**Extracted text**
▬▬▬▬▬▬▬▬▬▬

Folk Beliefs of the Reinga and the Spirits’ Flight

page 48

Folk Beliefs of the Reinga and the Spirits’ Flight.

All through the Maori-Polynesian Islands we find the immeasurably ancient belief in the “spirit’s flight,” the departure of the souls of the dead for the far regions of the West, the original fatherland of the race. From New Zealand to Samoa, and more distant islands still, the old poetic legend is heard. It is the most deeply-settled article of faith of the Maori, a faith that one hopes will never leave the race. It is embodied in song and story and in the everyday talk of the people, and it is as familiar a fancy to the New Zealand-born pakeha as it is to the native race. References to the Reinga, or the Rerenga-Wairua, the Leaping-off Place of the spirits of the departed, occur in every speech and every lament for the dead. The souls of the dead are supposed to go to the extreme north-west point of New Zealand, the tail of this Ika-a-Maui, and thence vanish into the ocean, into the mystic profundity.

Cape Reinga, where the kuaka, the godwit, takes its annual flight for the equatorial regions, and the far-away northern continental lands, is the surf-washed rocky promontory where our Maori souls loose their last grip of this land and enter the ocean-door of Po; they return to Hawaiki. They follow the setting sun.

The belief clearly has its origin in the knowledge that the Maori originally came from the west and north-west. The later Hawaiki lay to the north-east, the islands of Polynesia; but the ancient faith preserves the tradition of the original migration from Asiatic and Indonesian lands. In New Zealand the north-west migration of the spirits’ flight is geographically correct, in accordance with tradition. In the tropic islands of mid-Pacific the direction is west. We find in Tahiti, in the Cook Islands, in Samoa and other islands the legend that the westernmost capes of certain islands are the jumping-off places for the land of hereafter. The soul returns to the land from which it came. In Samoa the point of departure for Pulotu, the paradise of tradition, is Falealupo, the extreme western point of Savaii Island.

▬▬▬▬▬▬▬▬▬▬

**What you need to do**
a - Sum up the passage on the spirits' flight in two sentences.
b - According to the passage on the spirits' flight, what bird takes its annual flight from Cape Reinga?
c - Carry the passage on Maori beliefs about the spirits' flight further, picking up after its last sentence.
This data comes from a source separate from the passage on the spirits' flight.

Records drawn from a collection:
▬▬▬▬▬▬▬▬▬▬

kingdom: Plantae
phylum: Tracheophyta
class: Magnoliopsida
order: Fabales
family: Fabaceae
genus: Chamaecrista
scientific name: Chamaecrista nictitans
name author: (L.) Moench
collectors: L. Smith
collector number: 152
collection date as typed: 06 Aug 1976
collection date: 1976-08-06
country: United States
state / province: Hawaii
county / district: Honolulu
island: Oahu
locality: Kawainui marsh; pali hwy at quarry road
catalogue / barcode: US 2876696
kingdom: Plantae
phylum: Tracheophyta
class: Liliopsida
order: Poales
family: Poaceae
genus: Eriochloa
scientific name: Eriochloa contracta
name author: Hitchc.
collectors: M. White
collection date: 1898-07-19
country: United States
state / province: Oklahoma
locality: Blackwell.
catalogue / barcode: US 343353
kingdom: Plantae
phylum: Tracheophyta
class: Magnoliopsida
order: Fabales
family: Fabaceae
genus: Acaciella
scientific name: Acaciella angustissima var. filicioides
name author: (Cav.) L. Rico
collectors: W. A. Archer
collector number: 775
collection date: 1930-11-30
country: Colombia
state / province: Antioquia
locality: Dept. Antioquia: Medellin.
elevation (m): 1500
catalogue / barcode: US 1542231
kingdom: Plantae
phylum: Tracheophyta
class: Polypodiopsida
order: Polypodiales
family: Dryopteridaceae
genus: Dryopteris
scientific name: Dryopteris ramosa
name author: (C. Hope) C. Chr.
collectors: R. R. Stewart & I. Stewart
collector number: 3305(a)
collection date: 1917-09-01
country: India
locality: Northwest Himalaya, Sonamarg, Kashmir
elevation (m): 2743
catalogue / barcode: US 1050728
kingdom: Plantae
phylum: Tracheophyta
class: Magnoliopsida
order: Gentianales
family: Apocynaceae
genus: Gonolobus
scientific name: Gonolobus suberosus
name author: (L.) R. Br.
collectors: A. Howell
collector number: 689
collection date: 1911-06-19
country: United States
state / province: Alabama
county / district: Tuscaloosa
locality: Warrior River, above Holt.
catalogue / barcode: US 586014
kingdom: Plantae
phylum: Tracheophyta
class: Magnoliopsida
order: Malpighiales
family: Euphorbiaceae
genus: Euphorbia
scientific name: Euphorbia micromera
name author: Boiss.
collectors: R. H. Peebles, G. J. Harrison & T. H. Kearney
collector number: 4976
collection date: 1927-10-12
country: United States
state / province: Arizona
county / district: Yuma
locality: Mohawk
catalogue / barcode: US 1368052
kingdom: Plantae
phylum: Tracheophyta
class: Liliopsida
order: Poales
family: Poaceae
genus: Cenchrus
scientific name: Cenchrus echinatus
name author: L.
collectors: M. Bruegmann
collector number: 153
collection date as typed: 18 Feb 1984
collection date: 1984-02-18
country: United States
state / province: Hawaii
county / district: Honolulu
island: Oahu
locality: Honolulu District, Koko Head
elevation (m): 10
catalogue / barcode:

▬▬▬▬▬▬▬▬▬▬

**Answers to the exercise**
a - Throughout the Maori-Polynesian islands there is an ancient belief that the souls of the dead depart for the far West, the race's original fatherland; in New Zealand they are thought to go to Cape Reinga at the extreme north-west and vanish into the ocean, returning to Hawaiki. The belief comes from the knowledge that the Maori first came from the west and north-west, and in tropic islands such as Samoa the souls leave from the westernmost capes, like Falealupo on Savaii Island.

b - The kuaka, or godwit.

c -
Beautifully these Maori-Polynesian folk-beliefs link up with those of Gaelic lands—of Brittany, in France, of the Scottish Highlands, and page 49 of the West of Ireland, with its poetical tradition of Hy-Brasil, far in the west. As the islander of the Pacific went west to his happy isles, so to the Celt of old the souls followed the track of the setting sun. The fancy suggested by the sight of the sun sinking into its ocean grave is universal among those people who look out over the Western Ocean. Maori songs often employ the idea. “Wait, wait awhile, O sun, and we’ll go down together,” is an olden lament. The expression, “Gone West,” which became so tragically familiar during the Great War, originated, I think, with the Scottish Highland soldiers, but the idea is truly and exactly Maori-Polynesian. A phrase meaning “Gone West” is a very ancient Gaelic saying for death. When the origin of the expression was discussed by English and Scottish writers, some years ago, this Highland phrase was mentioned, and it was pointed out that it signified also up, or upwards. The Gaelic speakers among the kilted soldiers in the trenches began its use in speaking of their casualties, and it was turned into English.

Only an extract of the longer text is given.